Data for processing START
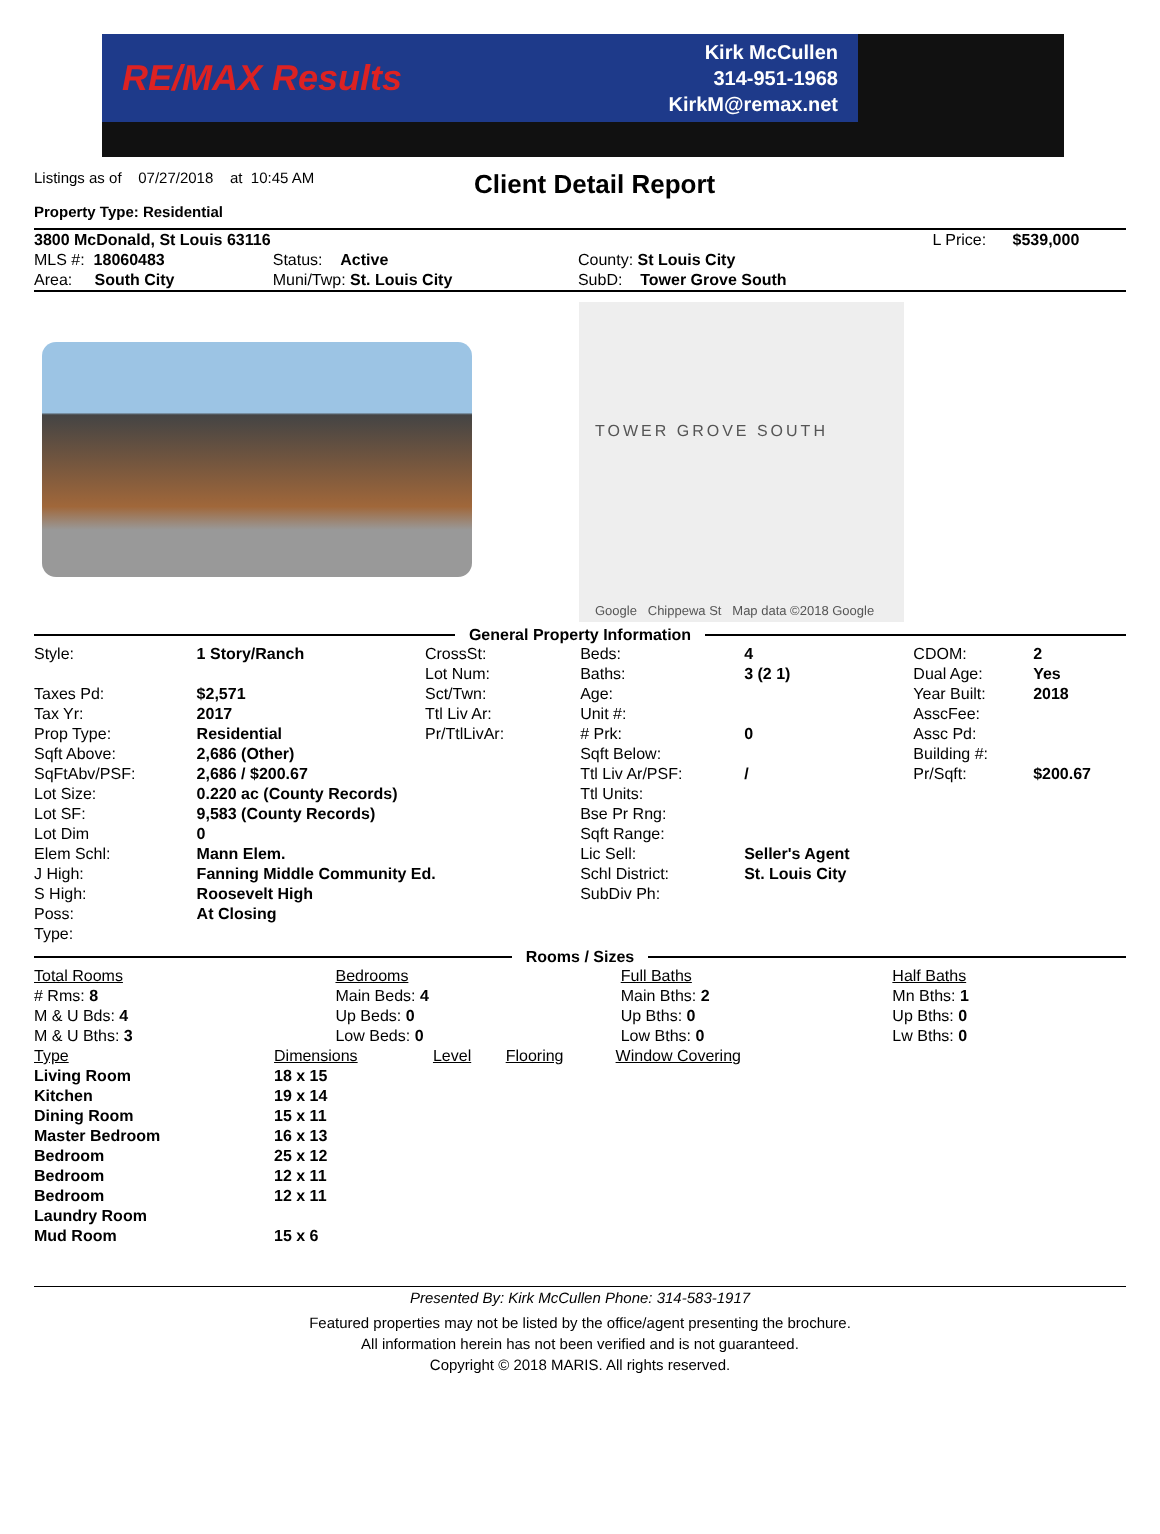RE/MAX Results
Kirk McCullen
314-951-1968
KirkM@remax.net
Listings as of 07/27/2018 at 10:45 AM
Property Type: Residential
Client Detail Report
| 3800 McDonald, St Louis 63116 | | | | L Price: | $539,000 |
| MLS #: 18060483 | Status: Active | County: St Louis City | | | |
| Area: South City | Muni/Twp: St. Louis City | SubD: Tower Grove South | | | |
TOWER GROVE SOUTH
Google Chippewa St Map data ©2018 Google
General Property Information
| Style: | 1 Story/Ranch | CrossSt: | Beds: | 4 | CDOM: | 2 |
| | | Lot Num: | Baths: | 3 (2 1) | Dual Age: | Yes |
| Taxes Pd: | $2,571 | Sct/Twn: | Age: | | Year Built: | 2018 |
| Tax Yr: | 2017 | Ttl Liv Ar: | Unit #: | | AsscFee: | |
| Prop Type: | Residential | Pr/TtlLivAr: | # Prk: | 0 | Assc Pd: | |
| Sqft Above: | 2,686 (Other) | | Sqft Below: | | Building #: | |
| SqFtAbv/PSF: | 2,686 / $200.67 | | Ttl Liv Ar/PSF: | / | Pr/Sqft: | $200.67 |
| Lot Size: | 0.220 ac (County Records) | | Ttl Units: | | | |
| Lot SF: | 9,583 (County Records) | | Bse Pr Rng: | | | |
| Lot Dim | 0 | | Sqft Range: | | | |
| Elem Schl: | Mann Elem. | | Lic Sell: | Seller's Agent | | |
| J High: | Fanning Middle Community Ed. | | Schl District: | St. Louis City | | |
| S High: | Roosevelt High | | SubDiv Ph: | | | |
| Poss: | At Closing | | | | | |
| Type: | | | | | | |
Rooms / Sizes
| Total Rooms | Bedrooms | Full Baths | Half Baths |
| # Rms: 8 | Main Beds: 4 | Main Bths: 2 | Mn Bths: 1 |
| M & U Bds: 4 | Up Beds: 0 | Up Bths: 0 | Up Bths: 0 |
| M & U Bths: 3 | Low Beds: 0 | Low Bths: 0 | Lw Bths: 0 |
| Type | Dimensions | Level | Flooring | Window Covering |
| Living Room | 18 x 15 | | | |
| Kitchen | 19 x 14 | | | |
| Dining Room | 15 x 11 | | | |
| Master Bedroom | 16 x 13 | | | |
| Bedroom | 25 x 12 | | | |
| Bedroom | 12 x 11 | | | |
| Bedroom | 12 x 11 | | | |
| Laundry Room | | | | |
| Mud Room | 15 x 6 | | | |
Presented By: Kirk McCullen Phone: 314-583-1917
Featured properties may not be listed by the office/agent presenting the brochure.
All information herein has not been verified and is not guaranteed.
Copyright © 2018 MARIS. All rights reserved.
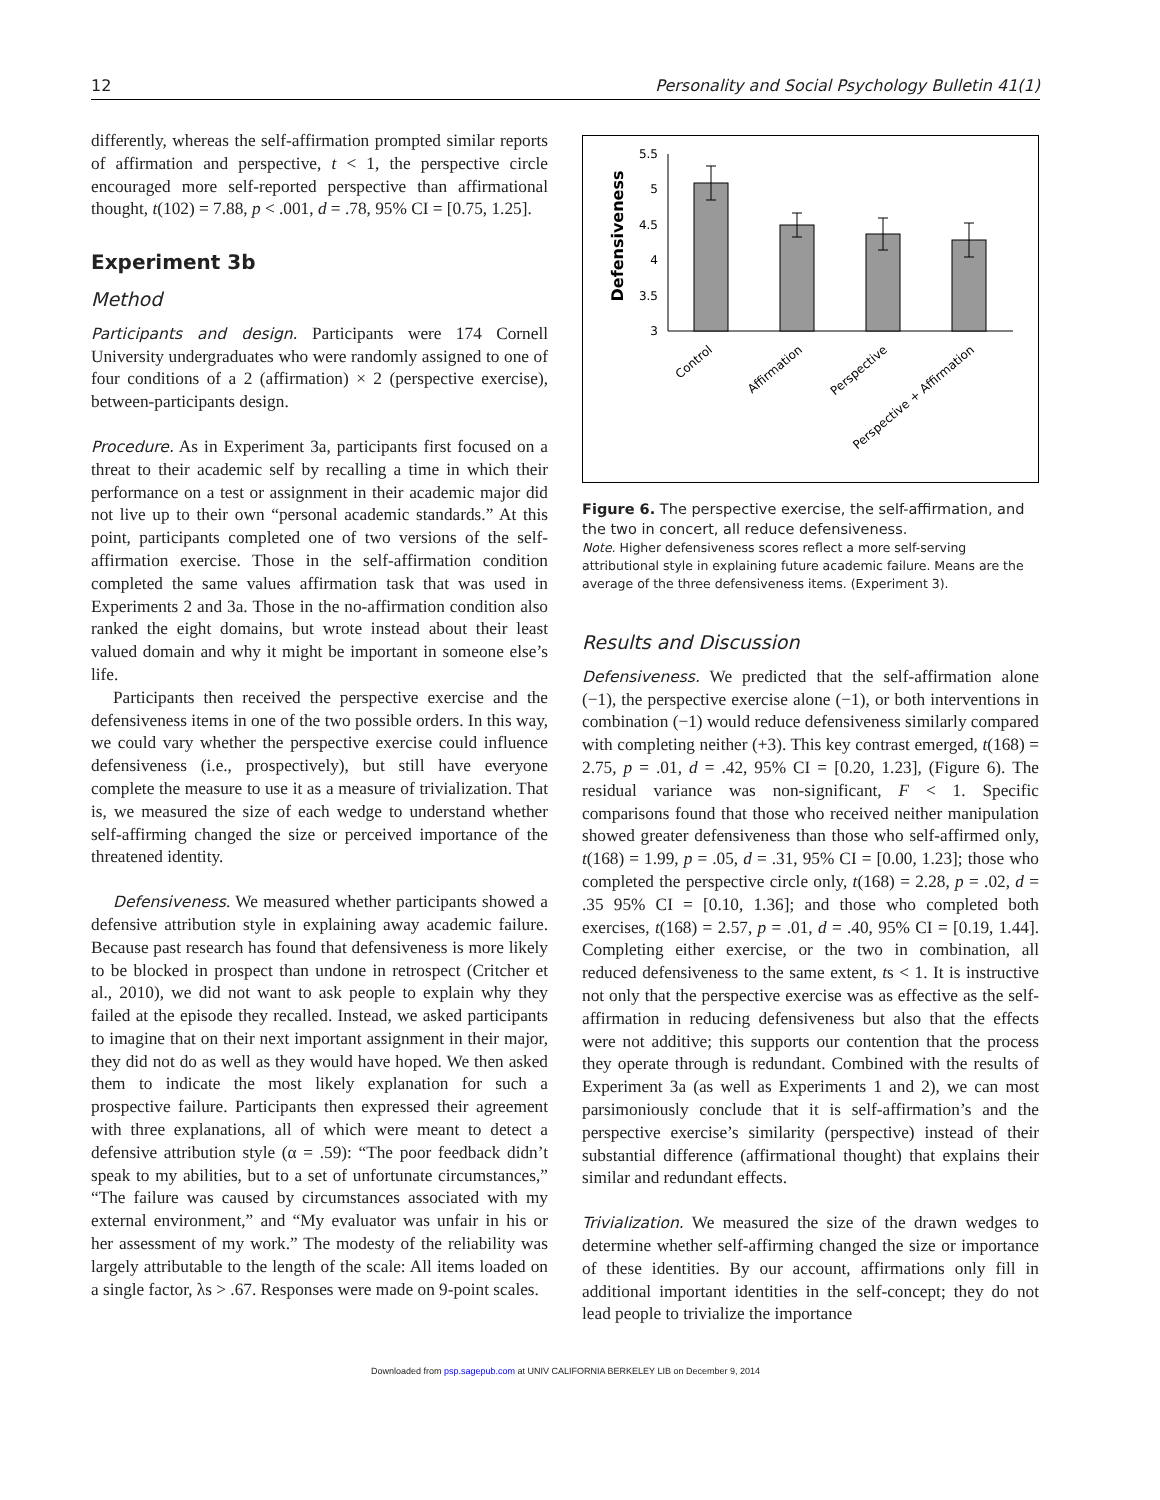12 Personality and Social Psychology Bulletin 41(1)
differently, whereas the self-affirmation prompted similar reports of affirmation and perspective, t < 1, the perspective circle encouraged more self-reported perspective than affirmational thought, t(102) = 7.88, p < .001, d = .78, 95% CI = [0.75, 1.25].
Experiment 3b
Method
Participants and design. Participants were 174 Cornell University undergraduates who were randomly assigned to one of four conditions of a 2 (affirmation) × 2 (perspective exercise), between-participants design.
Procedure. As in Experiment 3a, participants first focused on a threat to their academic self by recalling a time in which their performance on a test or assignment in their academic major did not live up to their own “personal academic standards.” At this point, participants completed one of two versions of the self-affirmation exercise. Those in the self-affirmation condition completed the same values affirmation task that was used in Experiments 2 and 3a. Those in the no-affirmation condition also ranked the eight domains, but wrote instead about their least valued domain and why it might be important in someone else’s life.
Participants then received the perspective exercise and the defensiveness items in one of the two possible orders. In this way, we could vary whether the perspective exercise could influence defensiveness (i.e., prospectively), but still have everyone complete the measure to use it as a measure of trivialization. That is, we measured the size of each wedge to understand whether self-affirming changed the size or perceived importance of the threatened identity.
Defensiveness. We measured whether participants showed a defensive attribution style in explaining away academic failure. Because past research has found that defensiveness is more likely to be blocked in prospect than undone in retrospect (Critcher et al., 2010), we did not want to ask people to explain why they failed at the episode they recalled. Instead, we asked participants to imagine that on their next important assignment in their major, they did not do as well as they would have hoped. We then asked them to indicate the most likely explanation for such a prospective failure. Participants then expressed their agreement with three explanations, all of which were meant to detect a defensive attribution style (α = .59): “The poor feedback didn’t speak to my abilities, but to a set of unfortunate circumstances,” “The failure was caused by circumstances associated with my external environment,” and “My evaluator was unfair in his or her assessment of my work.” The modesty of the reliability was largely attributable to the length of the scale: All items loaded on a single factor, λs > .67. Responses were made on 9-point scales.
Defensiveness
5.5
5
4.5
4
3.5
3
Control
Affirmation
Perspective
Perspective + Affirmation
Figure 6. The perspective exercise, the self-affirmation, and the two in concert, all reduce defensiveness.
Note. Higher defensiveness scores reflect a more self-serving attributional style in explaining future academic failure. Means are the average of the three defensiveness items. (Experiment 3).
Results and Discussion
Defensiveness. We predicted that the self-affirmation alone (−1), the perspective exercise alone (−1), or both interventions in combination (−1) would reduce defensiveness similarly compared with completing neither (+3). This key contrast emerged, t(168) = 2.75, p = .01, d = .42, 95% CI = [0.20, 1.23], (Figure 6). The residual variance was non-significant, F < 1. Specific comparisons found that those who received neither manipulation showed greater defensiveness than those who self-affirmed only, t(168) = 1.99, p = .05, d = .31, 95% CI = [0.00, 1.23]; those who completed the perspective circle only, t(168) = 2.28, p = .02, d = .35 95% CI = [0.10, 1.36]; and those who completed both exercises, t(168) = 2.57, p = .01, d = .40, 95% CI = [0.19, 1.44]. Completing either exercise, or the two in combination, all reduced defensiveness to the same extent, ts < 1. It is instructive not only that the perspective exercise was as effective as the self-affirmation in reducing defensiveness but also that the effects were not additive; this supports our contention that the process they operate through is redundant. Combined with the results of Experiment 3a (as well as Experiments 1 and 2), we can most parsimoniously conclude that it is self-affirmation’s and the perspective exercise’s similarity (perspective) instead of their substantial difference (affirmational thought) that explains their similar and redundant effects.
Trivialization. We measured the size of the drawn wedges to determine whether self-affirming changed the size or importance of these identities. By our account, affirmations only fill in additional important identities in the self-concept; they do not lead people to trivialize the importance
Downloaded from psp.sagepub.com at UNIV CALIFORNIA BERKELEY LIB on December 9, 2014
Data for processing END
Among the records above, find each line holding "Baths" and list it.

| | | Lot Num: | Baths: | 3 (2 1) | Dual Age: | Yes |
| Total Rooms | Bedrooms | Full Baths | Half Baths |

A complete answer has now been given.